*** Begin section ***

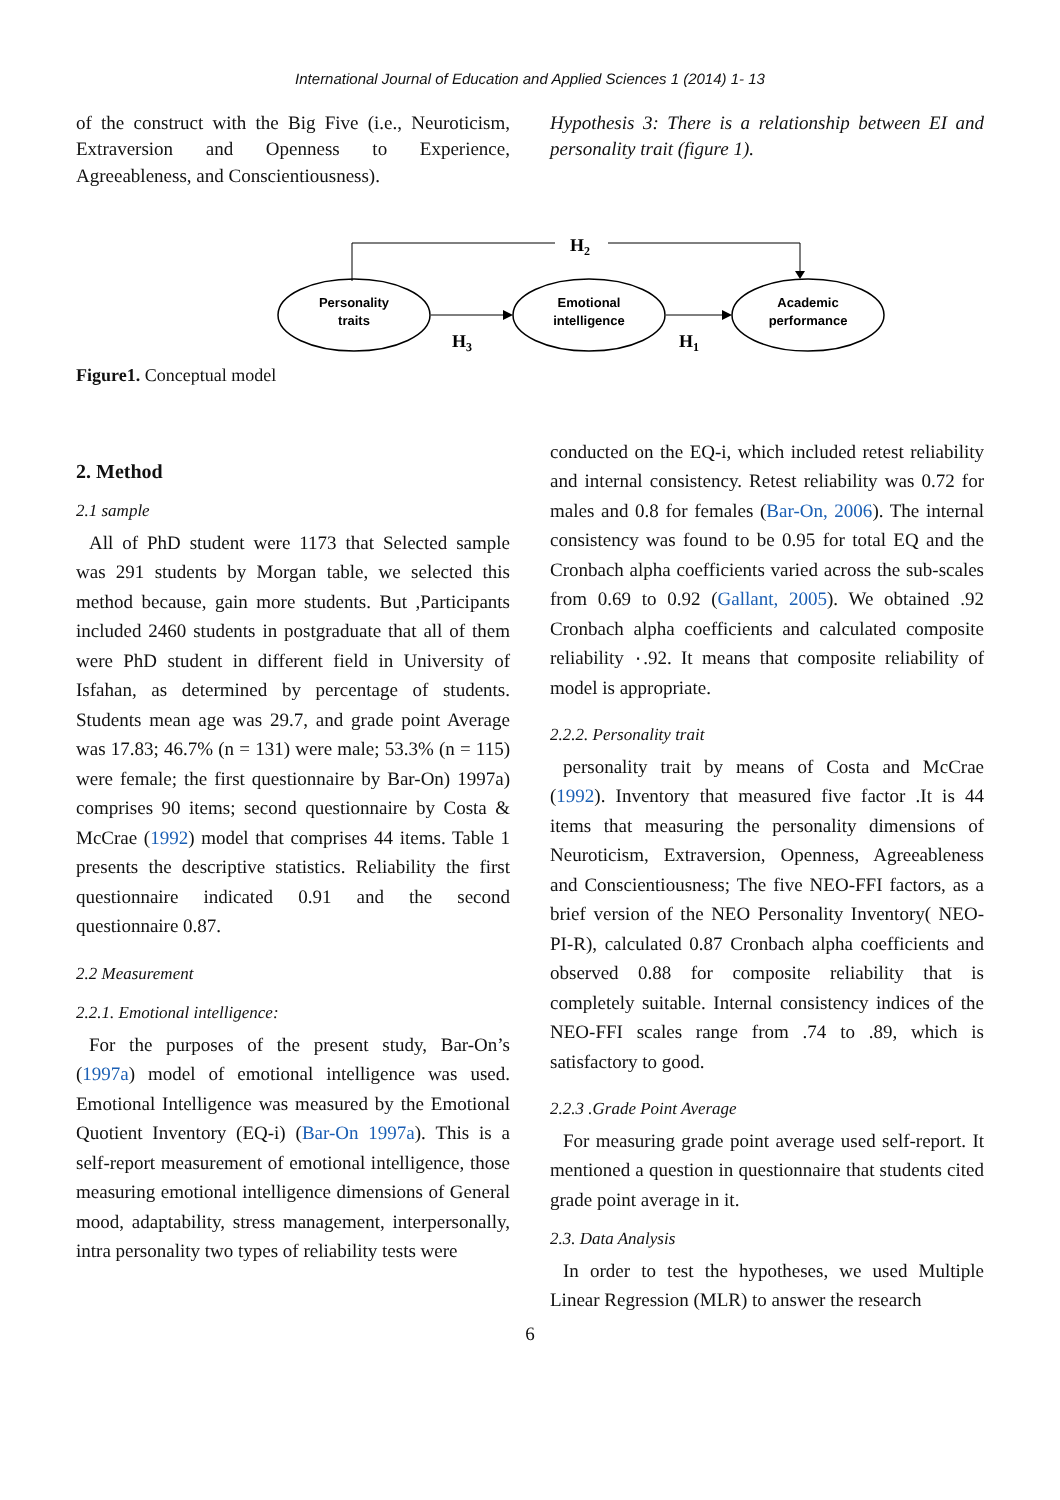International Journal of Education and Applied Sciences 1 (2014) 1- 13
of the construct with the Big Five (i.e., Neuroticism, Extraversion and Openness to Experience, Agreeableness, and Conscientiousness).
Hypothesis 3: There is a relationship between EI and personality trait (figure 1).
H2
Personality
traits
Emotional
intelligence
Academic
performance
H3
H1
Figure1. Conceptual model
2. Method
2.1 sample
All of PhD student were 1173 that Selected sample was 291 students by Morgan table, we selected this method because, gain more students. But ,Participants included 2460 students in postgraduate that all of them were PhD student in different field in University of Isfahan, as determined by percentage of students. Students mean age was 29.7, and grade point Average was 17.83; 46.7% (n = 131) were male; 53.3% (n = 115) were female; the first questionnaire by Bar-On) 1997a) comprises 90 items; second questionnaire by Costa & McCrae (1992) model that comprises 44 items. Table 1 presents the descriptive statistics. Reliability the first questionnaire indicated 0.91 and the second questionnaire 0.87.
2.2 Measurement
2.2.1. Emotional intelligence:
For the purposes of the present study, Bar-On’s (1997a) model of emotional intelligence was used. Emotional Intelligence was measured by the Emotional Quotient Inventory (EQ-i) (Bar-On 1997a). This is a self-report measurement of emotional intelligence, those measuring emotional intelligence dimensions of General mood, adaptability, stress management, interpersonally, intra personality two types of reliability tests were
conducted on the EQ-i, which included retest reliability and internal consistency. Retest reliability was 0.72 for males and 0.8 for females (Bar-On, 2006). The internal consistency was found to be 0.95 for total EQ and the Cronbach alpha coefficients varied across the sub-scales from 0.69 to 0.92 (Gallant, 2005). We obtained .92 Cronbach alpha coefficients and calculated composite reliability ٠.92. It means that composite reliability of model is appropriate.
2.2.2. Personality trait
personality trait by means of Costa and McCrae (1992). Inventory that measured five factor .It is 44 items that measuring the personality dimensions of Neuroticism, Extraversion, Openness, Agreeableness and Conscientiousness; The five NEO-FFI factors, as a brief version of the NEO Personality Inventory( NEO-PI-R), calculated 0.87 Cronbach alpha coefficients and observed 0.88 for composite reliability that is completely suitable. Internal consistency indices of the NEO-FFI scales range from .74 to .89, which is satisfactory to good.
2.2.3 .Grade Point Average
For measuring grade point average used self-report. It mentioned a question in questionnaire that students cited grade point average in it.
2.3. Data Analysis
In order to test the hypotheses, we used Multiple Linear Regression (MLR) to answer the research
6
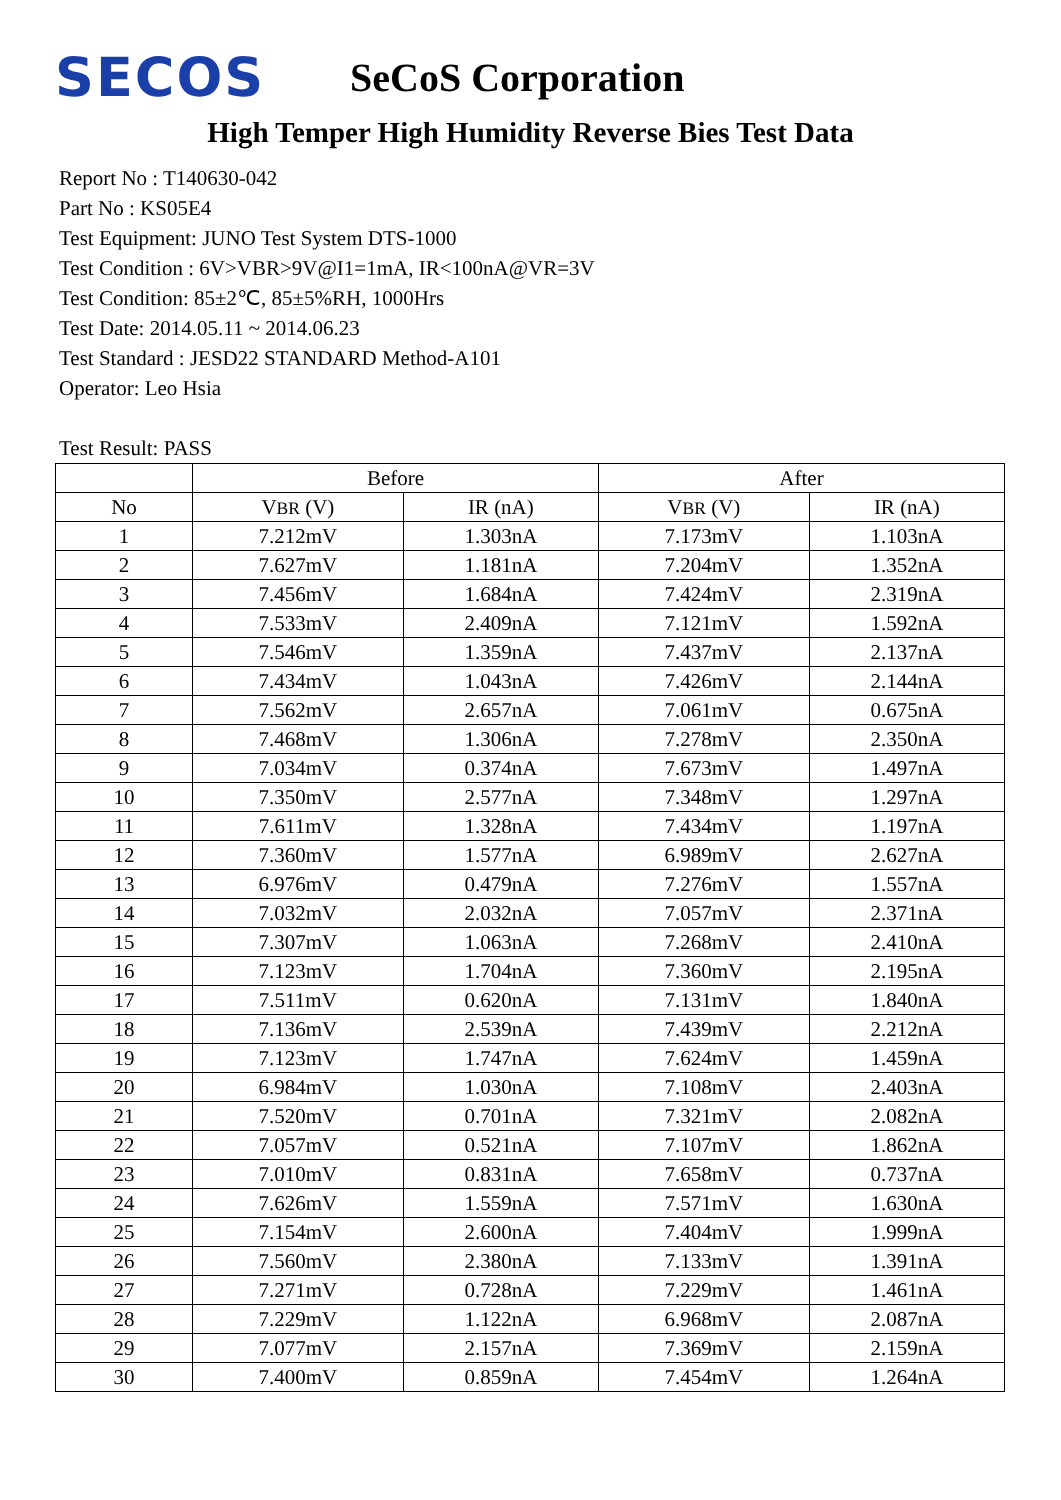SECOS
SeCoS Corporation
High Temper High Humidity Reverse Bies Test Data
Report No : T140630-042
Part No : KS05E4
Test Equipment: JUNO Test System DTS-1000
Test Condition : 6V>VBR>9V@I1=1mA, IR<100nA@VR=3V
Test Condition: 85±2℃, 85±5%RH, 1000Hrs
Test Date: 2014.05.11 ~ 2014.06.23
Test Standard : JESD22 STANDARD Method-A101
Operator: Leo Hsia
Test Result: PASS
| | Before | | After | |
| --- | --- | --- | --- | --- |
| No | V BR (V) | IR (nA) | V BR (V) | IR (nA) |
| 1 | 7.212mV | 1.303nA | 7.173mV | 1.103nA |
| 2 | 7.627mV | 1.181nA | 7.204mV | 1.352nA |
| 3 | 7.456mV | 1.684nA | 7.424mV | 2.319nA |
| 4 | 7.533mV | 2.409nA | 7.121mV | 1.592nA |
| 5 | 7.546mV | 1.359nA | 7.437mV | 2.137nA |
| 6 | 7.434mV | 1.043nA | 7.426mV | 2.144nA |
| 7 | 7.562mV | 2.657nA | 7.061mV | 0.675nA |
| 8 | 7.468mV | 1.306nA | 7.278mV | 2.350nA |
| 9 | 7.034mV | 0.374nA | 7.673mV | 1.497nA |
| 10 | 7.350mV | 2.577nA | 7.348mV | 1.297nA |
| 11 | 7.611mV | 1.328nA | 7.434mV | 1.197nA |
| 12 | 7.360mV | 1.577nA | 6.989mV | 2.627nA |
| 13 | 6.976mV | 0.479nA | 7.276mV | 1.557nA |
| 14 | 7.032mV | 2.032nA | 7.057mV | 2.371nA |
| 15 | 7.307mV | 1.063nA | 7.268mV | 2.410nA |
| 16 | 7.123mV | 1.704nA | 7.360mV | 2.195nA |
| 17 | 7.511mV | 0.620nA | 7.131mV | 1.840nA |
| 18 | 7.136mV | 2.539nA | 7.439mV | 2.212nA |
| 19 | 7.123mV | 1.747nA | 7.624mV | 1.459nA |
| 20 | 6.984mV | 1.030nA | 7.108mV | 2.403nA |
| 21 | 7.520mV | 0.701nA | 7.321mV | 2.082nA |
| 22 | 7.057mV | 0.521nA | 7.107mV | 1.862nA |
| 23 | 7.010mV | 0.831nA | 7.658mV | 0.737nA |
| 24 | 7.626mV | 1.559nA | 7.571mV | 1.630nA |
| 25 | 7.154mV | 2.600nA | 7.404mV | 1.999nA |
| 26 | 7.560mV | 2.380nA | 7.133mV | 1.391nA |
| 27 | 7.271mV | 0.728nA | 7.229mV | 1.461nA |
| 28 | 7.229mV | 1.122nA | 6.968mV | 2.087nA |
| 29 | 7.077mV | 2.157nA | 7.369mV | 2.159nA |
| 30 | 7.400mV | 0.859nA | 7.454mV | 1.264nA |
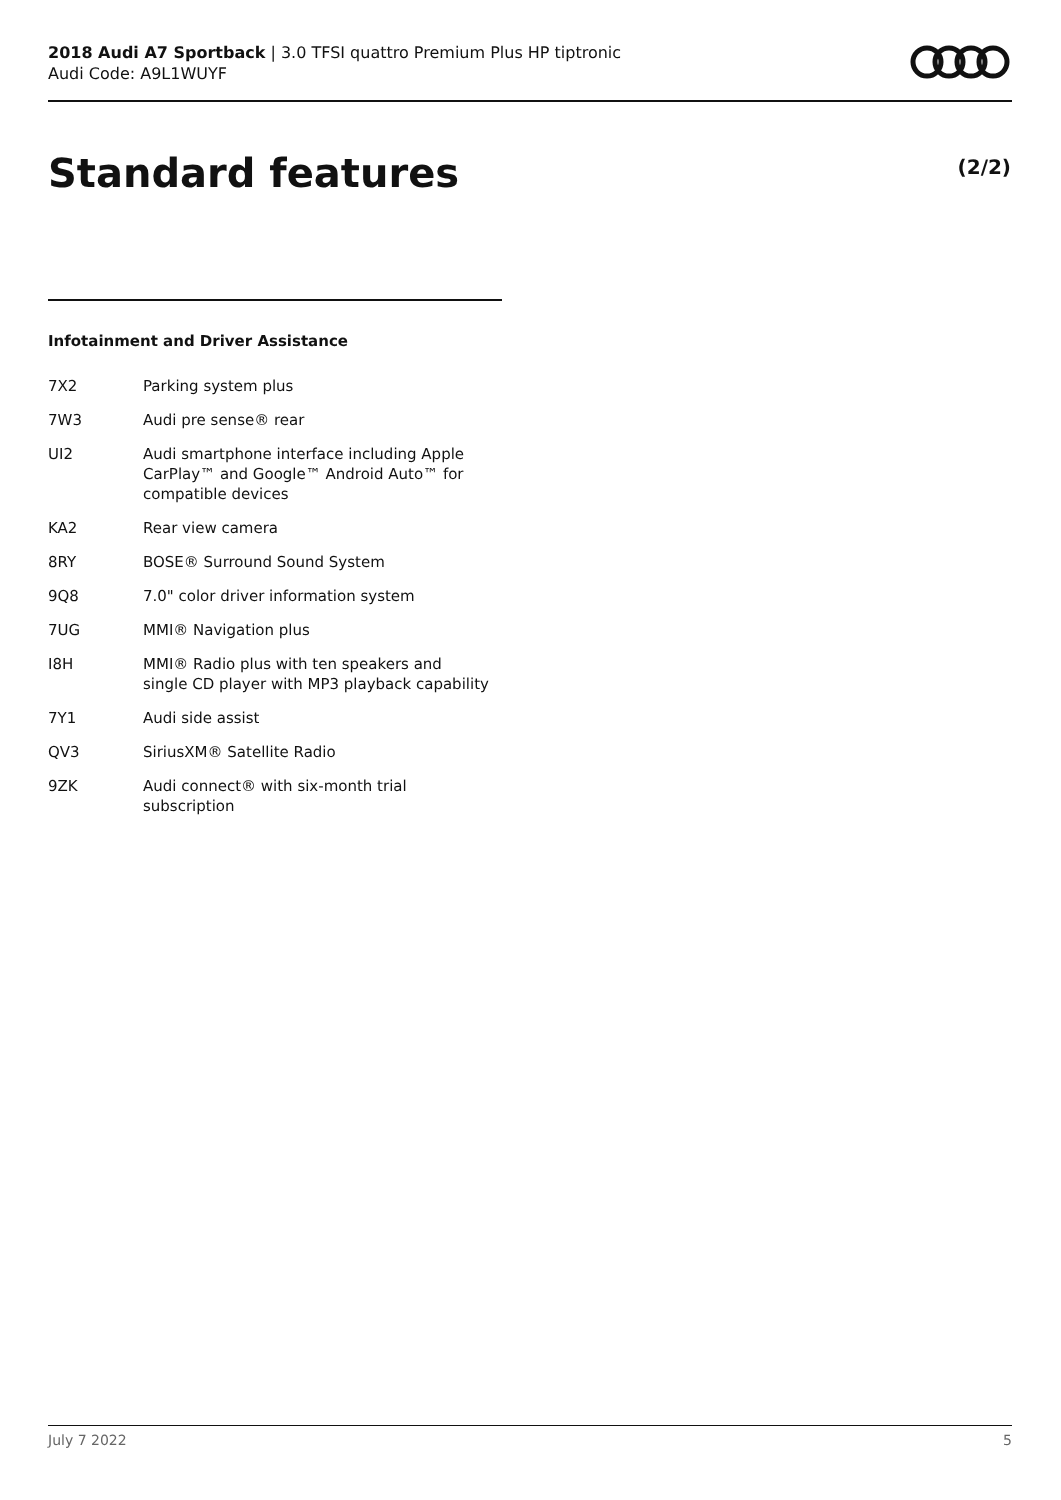2018 Audi A7 Sportback | 3.0 TFSI quattro Premium Plus HP tiptronic
Audi Code: A9L1WUYF
Standard features (2/2)
Infotainment and Driver Assistance
| 7X2 | Parking system plus |
| 7W3 | Audi pre sense® rear |
| UI2 | Audi smartphone interface including Apple CarPlay™ and Google™ Android Auto™ for compatible devices |
| KA2 | Rear view camera |
| 8RY | BOSE® Surround Sound System |
| 9Q8 | 7.0" color driver information system |
| 7UG | MMI® Navigation plus |
| I8H | MMI® Radio plus with ten speakers and single CD player with MP3 playback capability |
| 7Y1 | Audi side assist |
| QV3 | SiriusXM® Satellite Radio |
| 9ZK | Audi connect® with six-month trial subscription |
July 7 2022 5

*** End section ***

__Your instructions__:
Please set down the lines from the one with "7.133mV | 1.391nA |" to the end of the entries above, exactly as they are, and drop every picture.

__Solution__:
| 26 | 7.560mV | 2.380nA | 7.133mV | 1.391nA |
| 27 | 7.271mV | 0.728nA | 7.229mV | 1.461nA |
| 28 | 7.229mV | 1.122nA | 6.968mV | 2.087nA |
| 29 | 7.077mV | 2.157nA | 7.369mV | 2.159nA |
| 30 | 7.400mV | 0.859nA | 7.454mV | 1.264nA |
2018 Audi A7 Sportback | 3.0 TFSI quattro Premium Plus HP tiptronic
Audi Code: A9L1WUYF
Standard features (2/2)
Infotainment and Driver Assistance
| 7X2 | Parking system plus |
| 7W3 | Audi pre sense® rear |
| UI2 | Audi smartphone interface including Apple CarPlay™ and Google™ Android Auto™ for compatible devices |
| KA2 | Rear view camera |
| 8RY | BOSE® Surround Sound System |
| 9Q8 | 7.0" color driver information system |
| 7UG | MMI® Navigation plus |
| I8H | MMI® Radio plus with ten speakers and single CD player with MP3 playback capability |
| 7Y1 | Audi side assist |
| QV3 | SiriusXM® Satellite Radio |
| 9ZK | Audi connect® with six-month trial subscription |
July 7 2022 5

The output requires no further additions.